The study, led by Danny E. Miller, MD, PhD, assistant professor of pediatrics and laboratory medicine and pathology at the University of Washington, and Alexandra Keefe, MD, PhD, assistant professor of pediatrics at UW Medicine, will sequence 200 family trios—a child and their parents—aiming to uncover genetic factors that may contribute to these sudden, unexplained deaths.

PacBio’s Revio system with SPRQ-Nx chemistry will be used to generate highly accurate long-read genomes, allowing researchers to detect complex structural variants and tandem repeats that traditional sequencing may miss. By including parental data, the team hopes to distinguish inherited variants from spontaneous mutations, increasing the likelihood of actionable findings for families.

Long-Read Sequencing Advances SUDC Investigations

“Selecting HiFi sequencing as our first-line whole-genome assay allows us to search for answers with the accuracy and breadth these families deserve,” said Miller. “By starting with long reads and incorporating parental data, we can resolve difficult variants, phase them accurately, and provide guidance relevant to SUDC.”

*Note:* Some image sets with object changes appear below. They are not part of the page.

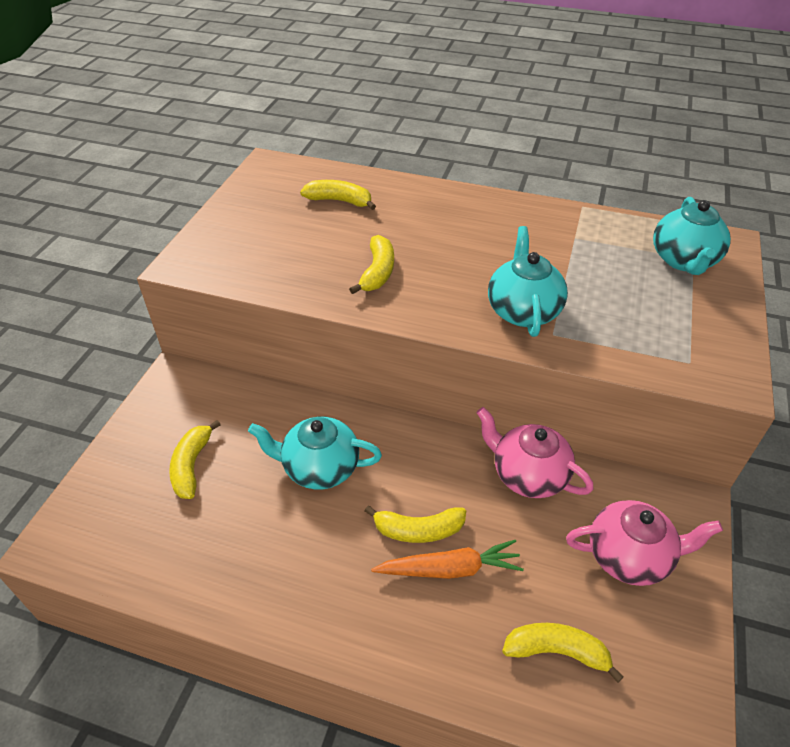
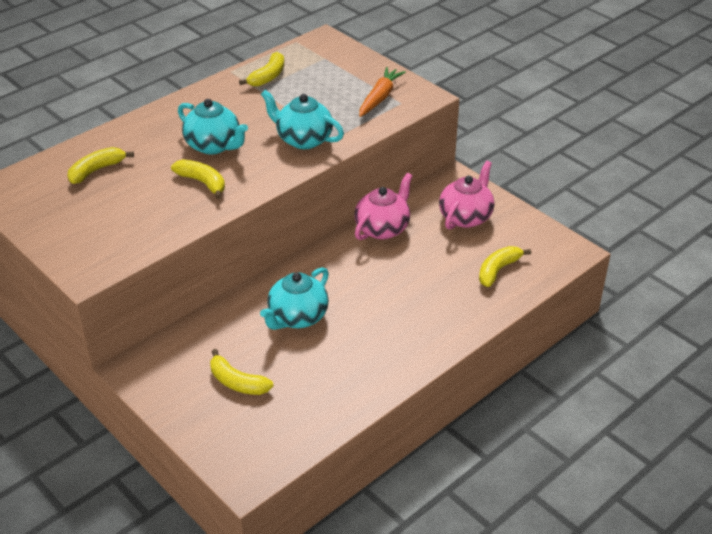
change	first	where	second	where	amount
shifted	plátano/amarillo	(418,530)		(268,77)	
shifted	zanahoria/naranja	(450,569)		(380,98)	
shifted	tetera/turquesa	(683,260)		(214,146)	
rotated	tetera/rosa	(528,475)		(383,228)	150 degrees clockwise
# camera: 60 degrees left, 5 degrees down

The SUDC Foundation currently assists over 1,000 families in more than 20 countries. The organization emphasizes the importance of comprehensive investigations for sudden child deaths, including genetic testing, DNA banking, and family screening when appropriate.

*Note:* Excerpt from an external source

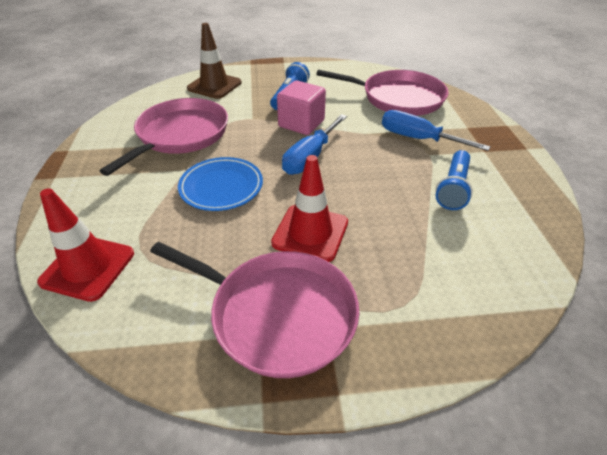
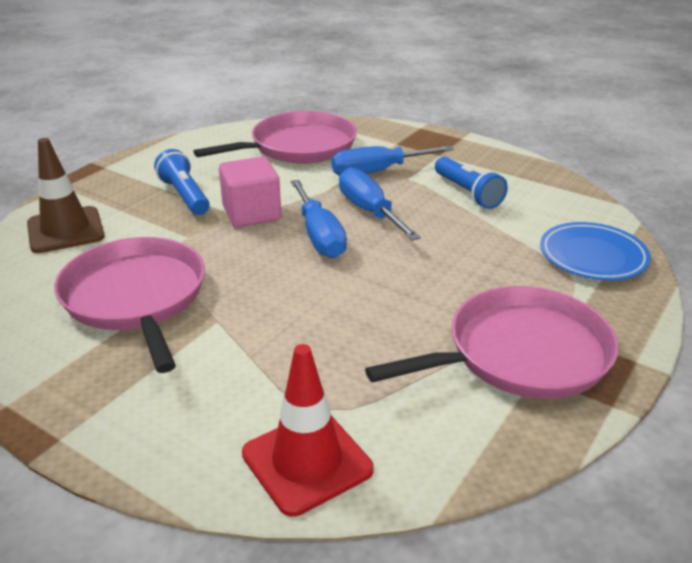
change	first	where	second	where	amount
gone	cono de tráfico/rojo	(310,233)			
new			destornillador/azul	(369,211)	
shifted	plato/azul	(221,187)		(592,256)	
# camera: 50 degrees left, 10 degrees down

“Families affected by SUDC face unimaginable loss,” said Julia Burgess, president of the SUDC Foundation. “Funding this project reflects our commitment to advancing research that brings clarity, guidance, and hope to grieving families nationwide.”

Beyond supporting families, the research could establish a model for how cutting-edge genomic testing is incorporated into clinical investigations of sudden childhood deaths. The team plans to implement a tiered genomic approach for cases with suspected genetic causes, beginning with trio-based exome and low-pass whole-genome sequencing, followed by reflexive long-read sequencing when necessary.

“This project has the potential not only to provide answers to families but also to transform standards for genetic investigation in pediatric sudden death,” said Keefe. “It highlights the essential role laboratories play in turning advanced genomic technologies into actionable clinical knowledge.” (Photo credit: UW Medicine)

The SUDC Foundation expects the study, funded at $328,133 over four years, to generate data that supports broader adoption of long-read sequencing in pediatric genomics and enhance understanding of the genetic underpinnings of SUDC.

For clinical laboratory professionals, this initiative underscores the growing expectation that advanced genomic technologies—particularly long-read whole-genome sequencing and trio analysis—will play a larger role in investigating unexplained pediatric deaths. As these tools move toward first-line use, labs must be prepared to support complex variant detection, robust bioinformatics interpretation, and collaboration with clinicians and medical examiners, positioning the laboratory at the center of efforts to deliver clearer answers for families.